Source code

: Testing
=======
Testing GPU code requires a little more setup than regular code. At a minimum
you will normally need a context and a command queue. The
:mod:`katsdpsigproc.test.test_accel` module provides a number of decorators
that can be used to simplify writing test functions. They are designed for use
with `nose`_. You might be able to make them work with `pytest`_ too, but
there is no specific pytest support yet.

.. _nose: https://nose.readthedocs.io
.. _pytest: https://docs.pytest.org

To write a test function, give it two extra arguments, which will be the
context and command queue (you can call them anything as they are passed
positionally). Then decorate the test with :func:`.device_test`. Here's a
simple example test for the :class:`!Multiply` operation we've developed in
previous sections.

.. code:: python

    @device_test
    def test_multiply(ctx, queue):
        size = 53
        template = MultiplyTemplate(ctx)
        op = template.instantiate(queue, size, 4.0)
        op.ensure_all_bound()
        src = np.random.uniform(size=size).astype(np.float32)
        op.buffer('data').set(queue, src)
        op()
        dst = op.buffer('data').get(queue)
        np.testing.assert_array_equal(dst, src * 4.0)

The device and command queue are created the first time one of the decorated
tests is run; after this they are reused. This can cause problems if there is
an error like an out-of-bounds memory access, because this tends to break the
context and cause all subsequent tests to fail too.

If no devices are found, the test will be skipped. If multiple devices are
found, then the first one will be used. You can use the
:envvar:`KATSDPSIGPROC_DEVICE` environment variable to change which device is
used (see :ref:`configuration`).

Task directions | Set down exactly what runs from the line with "found, then the" to the last line of the data above, including both of those lines and no others.

Task response |
found, then the first one will be used. You can use the
:envvar:`KATSDPSIGPROC_DEVICE` environment variable to change which device is
used (see :ref:`configuration`).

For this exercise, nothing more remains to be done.